Podemos observar que nos primórdios da nossa Igreja,
no tempo dos apóstolos, também havia uma grande dificuldade para falar de
Cristo. Haja vista o que aconteceu com Paulo no areópago de Atenas, que ao
falar de Cristo ressuscitado, todos se dispersaram, pois aquele assunto não lhes
interessava (At 17, 16-34). Temos também o episódio da prisão dos apóstolos por
fazerem curas em nome de Jesus. Grande era o número dos que se convertiam a Cristo,
por meio das pregações, e isto provocou a ira das autoridades do Templo de
Jerusalém. Por causa disto, foram levados a julgamento pelo Sinédrio. Eis,
porém, que uma voz se levanta, Gamaliel, um fariseu respeitado e doutor da Lei,
que persuadiu o Sinédrio a não executar os apóstolos, optando apenas por
açoitá-los e ordená-los a parar de falar o nome de Jesus, antes de libertá-los.

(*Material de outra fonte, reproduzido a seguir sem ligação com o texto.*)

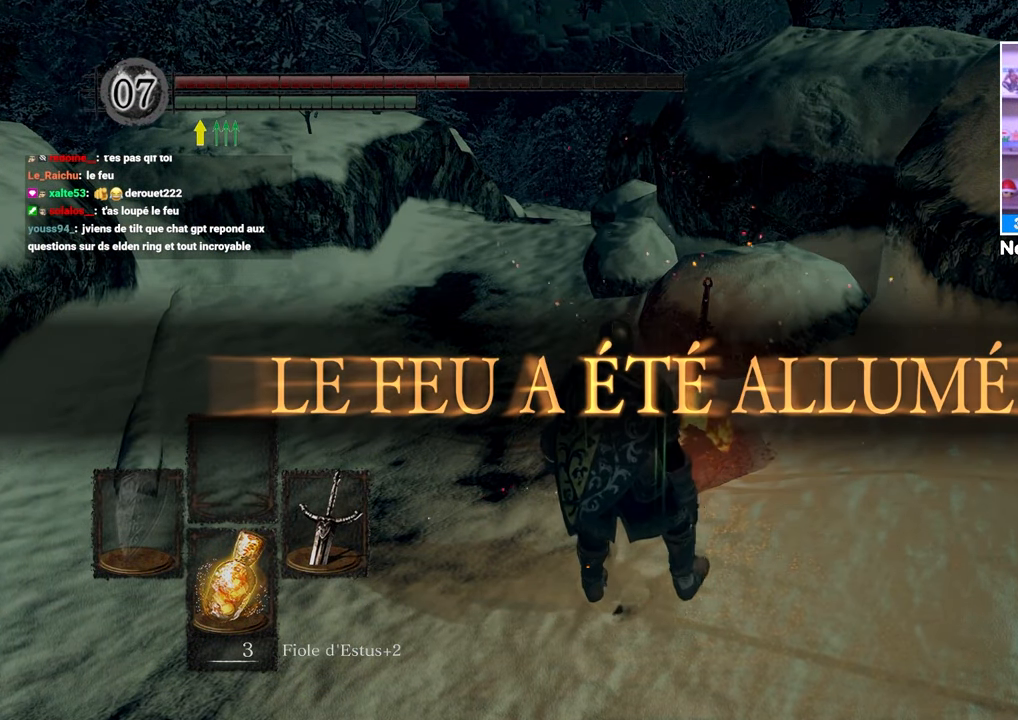
{"dt_ms": 500, "buttons": [], "left_stick": "up", "right_stick": "center", "button_events": []}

Segundo o parecer de Gamaliel: “é melhor deixar
estes homens em paz e soltá-los. Se o que eles ensinam e realizam é de origem
puramente humana, isso logo será desfeito. Porém, se é de Deus, vocês não serão
capazes de impedi-los, e não é bom que aconteça que vocês acabem lutando contra
Deus” (At 5,38-39).
Da mesma forma, o carisma do Apostolado Católico, que
nasceu sob a inspiração divina, também sofreu muitas perseguições da parte de
autoridades eclesiásticas, por pensarem que o apostolado católico, desejado por
Pallotti, estivesse se apropriando da evangelização da Igreja. Naquela época, a
exclusividade pelo apostolado católico era do Papa e dos bispos. Na verdade, a
finalidade principal da UAC, desde a sua fundação, era de juntar a ação
evangélica, a cooperação pessoal, as orações, as ofertas espontâneas dos
membros, para difundir o amor cristão e, assim, despertar a verdadeira fé e
difundi-la em todo o mundo.
Outra dificuldade encontrada por Pallotti, para que a
sua obra prosperasse, era o conflito criado com a Obra de Lyon, fundada por
Catherine Jaricot. Por isso, seria necessário diferenciá-la de outras obras que
também tinham a finalidade de, somente angariar fundos, para prover as
necessidades dos missionários em terras estrangeiras, como ocorria com a Obra
de Lyon. A obra do Apostolado Católico, por sua vez, ia além da coleta de
recursos financeiros. Ela, além de fazer coleta de contribuições voluntárias dos
seus associados, para socorrer as missões estrangeiras, também se preocupava com
a salvação das almas. Ela buscava unir as pessoas do mundo inteiro em torno de
um único Pastor, Jesus Cristo. É verdade que a União do Apostolado Católico,
pelo grande número de sócios, a cada ano, recebia uma soma considerável de
recursos financeiros, que era empregado rigorosamente em benefício das missões
mais pobres e carentes.[1]
Todos os que se engajavam na obra, criada por Pallotti,
tinham como missão despertar e manter a fé das pessoas nos países cristãos, auxiliando-as
em suas necessidades. Para isso, utilizava de todos os meios possíveis, tais
como: recursos financeiros, obras de caridade, emprego e arte, oração
perseverante, de acordo com a diversidade das classes de membros que a compunham.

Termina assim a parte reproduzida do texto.